“I was thinking about Indian food, but I don’t know if you eat Indian.”
My stupid stomach growls, but I cough to conceal it.
“There’s a great place in Olde Town that has a delicious buffet.”
He just won’t stop.
“Their butter chicken melts in your mouth and the paneer? Delicious.”
When I say nothing, he makes a left. “If you’re not hungry, you won’t mind if I grab something real quick? All this talking is making me hungry. And I’ve been craving something spicy.”
All this talkingis right. The man seems to say as little as possible but goes on and on and on about curries at the first sign of the silence? I swear there’s a How-to-Get-Under-Lorien’s-skin manual and he’s read it.
He pulls into the parking lot of what must’ve been a turn of the century house and parks, rounding the stupid SUV to open my door.
Nope. Nuh-uh. No chivalrous acts during the annoyed phase. It’ll have me melting into some amorphous goo and forgiving what shouldn’t be forgiven.
I step out and walk to the restaurant, as he beeps the locks and pulls the door open for me.
It’s way easier to be mad at the beautiful—yes, I can admit it—man in front of me than at myself for him rebuffing what seems to be unwanted sexual attention.
A niggling voice in the back of my head says I need to forgive myself and stop expecting him to overcome my behavior, but I silence that devil on my shoulder.
Or would it be the angel side?
It doesn’t matter.
27
the almost
Lorien
The food is delicious and, much to my chagrin, it makes me soft and pliable.

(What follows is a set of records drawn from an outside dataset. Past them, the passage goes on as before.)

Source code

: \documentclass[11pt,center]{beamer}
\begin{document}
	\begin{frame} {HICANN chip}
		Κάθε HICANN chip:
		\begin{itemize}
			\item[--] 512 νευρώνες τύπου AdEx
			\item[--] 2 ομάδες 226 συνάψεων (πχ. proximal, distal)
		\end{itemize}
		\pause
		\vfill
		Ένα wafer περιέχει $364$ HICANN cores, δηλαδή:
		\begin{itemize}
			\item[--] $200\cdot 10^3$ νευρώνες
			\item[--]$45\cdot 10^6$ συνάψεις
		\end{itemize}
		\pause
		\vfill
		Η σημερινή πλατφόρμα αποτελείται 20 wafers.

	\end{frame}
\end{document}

“What did you do today?” I take a bite of the spinach concoction and withhold the happy hum that wants to leave my body. Mostly. A little happiness does escape, and I don’t care one bit.
His eyes zero in on my face. “I went to Ayla’s. You’ll meet her husband Christian sooner or later. We had some business to discuss.”
“What kind of business?”
“There was some… drama a while back with my father. Christian is looking for resolution to that.”
I don’t mean to lean in, but his voice dropped when he started speaking and I was drawn to him. Moth to a flame, of course. “Will he get it?” My voice is barely above a whisper.
He nods once. “I’ll make sure of that.”
“You don’t get along with your dad?” Sadness laces my tone, but I don’t mean for it to. It would break me to lose my dad, to have any kind of drama separate us.
“He’s dead to me.” He stabs a piece of meat and forks it into his mouth.
I can’t help but stare at his beard as it moves and wriggles.
He quirks an eyebrow and tilts his head. “Wifey, you’re staring at my mouth again.”
Mortification blooms hot under my skin and I look down. “I need more”—I wave at the plate and let the rest of my sentence dwindle as I return to the buffet line. I don’t need more anything. I want more, but I’m full as a tick. I have to remember this place because I could easily become a regular.
I circle the buffet pretending to study my choices. All the while my mind twists a plot.